A newly developed Python-based credential harvester and hacking tool, dubbed Legion, has surfaced, offering cybercriminals a means of infiltrating various online services for exploitation purposes. The tool is marketed through Telegram, a popular messaging platform.
Cado Labs reports that Legion incorporates multiple modules designed to identify vulnerable SMTP servers, execute remote code execution (RCE) attacks, exploit unpatched Apache instances, and brute-force cPanel and WebHost Manager (WHM) accounts. The malware is believed to have similarities to another malware family, AndroxGh0st, which was initially documented by Lacework, a cloud security services provider, in December 2022.
Last month, cybersecurity company SentinelOne published an analysis that disclosed AndroxGh0st as part of a comprehensive toolset, AlienFox, available to cybercriminals for stealing API keys and secrets from cloud services. According to security researcher Matt Muir, Legion seems to belong to an evolving generation of cloud-focused credential harvester and spam utilities. He told The Hacker News that the developers of these tools frequently steal each other's code, complicating attribution to specific groups.
In addition to utilizing Telegram for data exfiltration, Legion is designed to exploit web servers running content management systems (CMS), PHP, or PHP-based frameworks such as Laravel. Cado Labs stated that Legion can obtain credentials for a broad range of web services, including email providers, cloud service providers, server management systems, databases, and payment platforms like Stripe and PayPal. Other targeted services include SendGrid, Twilio, Nexmo, AWS, Mailgun, Plivo, ClickSend, Mandrill, Mailjet, MessageBird, Vonage, Exotel, OneSignal, Clickatell, and TokBox.

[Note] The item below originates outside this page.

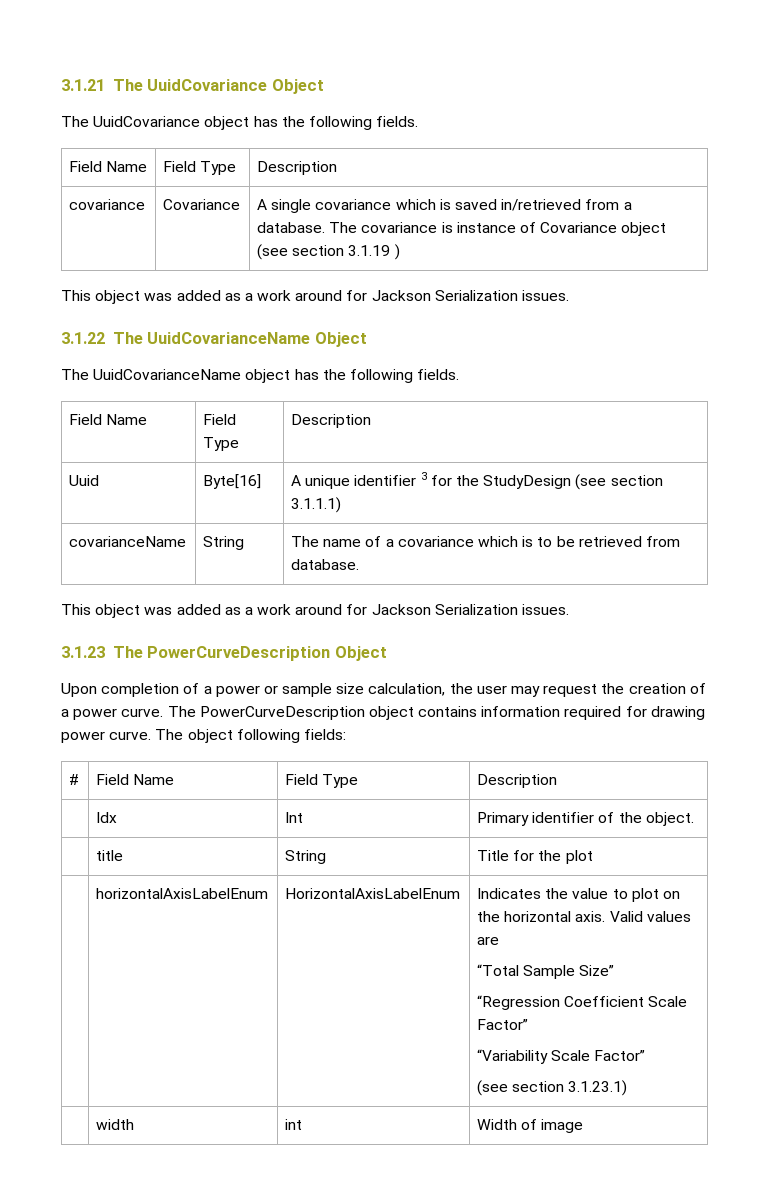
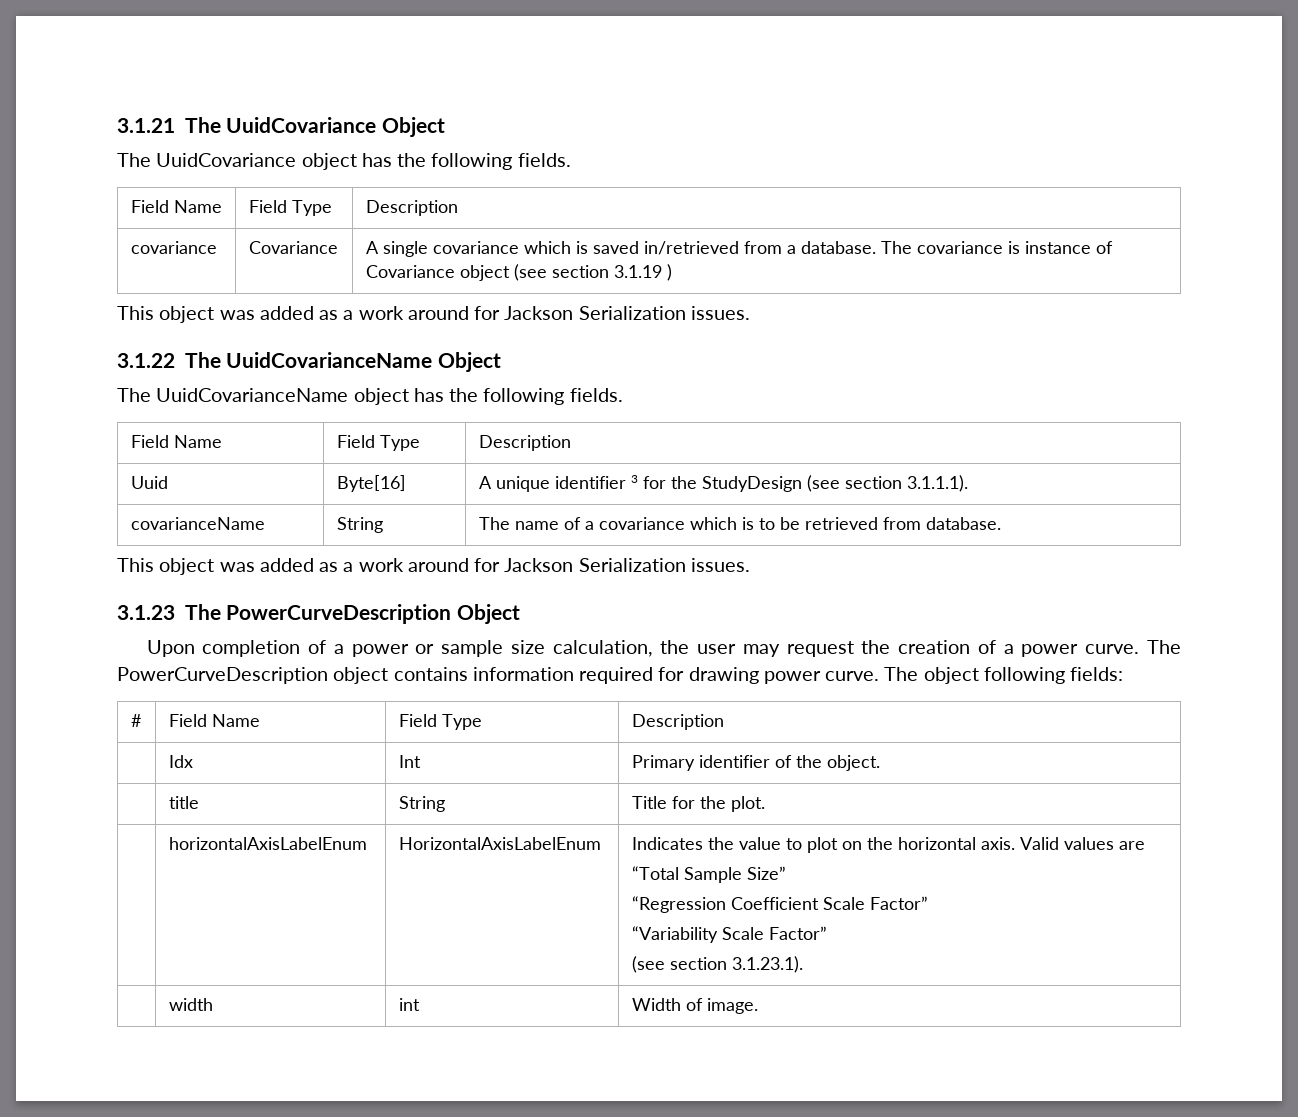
[291,497,342,513] 3.1.1.1) -> [906,475,968,492] 3.1.1.1).
[565,850,593,864] plot -> [730,796,765,812] plot.
[568,1080,628,1096] 3.1.23.1) -> [731,956,803,973] 3.1.23.1).
[541,1119,584,1133] image -> [706,998,758,1014] image.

The main objective of the malware is to facilitate cybercriminals' hijacking of services and weaponization of infrastructure for subsequent attacks, including large-scale spam and opportunistic phishing campaigns. The cybersecurity firm also found a YouTube channel containing tutorial videos on Legion usage, indicating that the tool is extensively distributed and possibly paid malware. As of now, the YouTube channel, created on June 15, 2021, remains active.
Moreover, Legion extracts AWS credentials from insecure or improperly configured web servers and sends SMS spam messages to users on U.S. mobile networks, such as AT&T, Sprint, T-Mobile, Verizon, and Virgin. Muir explained that the malware retrieves the area code for a chosen U.S. state from www.randomphonenumbers.com, subsequently employing a basic number generator function to create a list of target phone numbers.
Legion also stands out for its ability to exploit known PHP vulnerabilities to establish a web shell for ongoing remote access or execute malicious code. The identity and origins of the threat actor, who uses the alias "forzatools" on Telegram, remain uncertain. However, the presence of Indonesian-language comments in the source code suggests a possible connection to Indonesia.
SentinelOne security researcher Alex Delamotte informed The Hacker News that the latest discovery demonstrates new functionalities not previously observed in AlienFox samples, indicating that the two malware types are separate toolsets. Delamotte added that while there are numerous feature overlaps, the tools have been independently developed and exhibit varying implementations. He believes that the actors involved engage in their own form of business intelligence, monitoring features developed by other toolsets and incorporating similar features into their own tools.
Muir advised users of web server technologies and frameworks, such as Laravel, to review their existing security processes and ensure proper storage of secrets, given the malware's heavy reliance on these technologies' misconfigurations.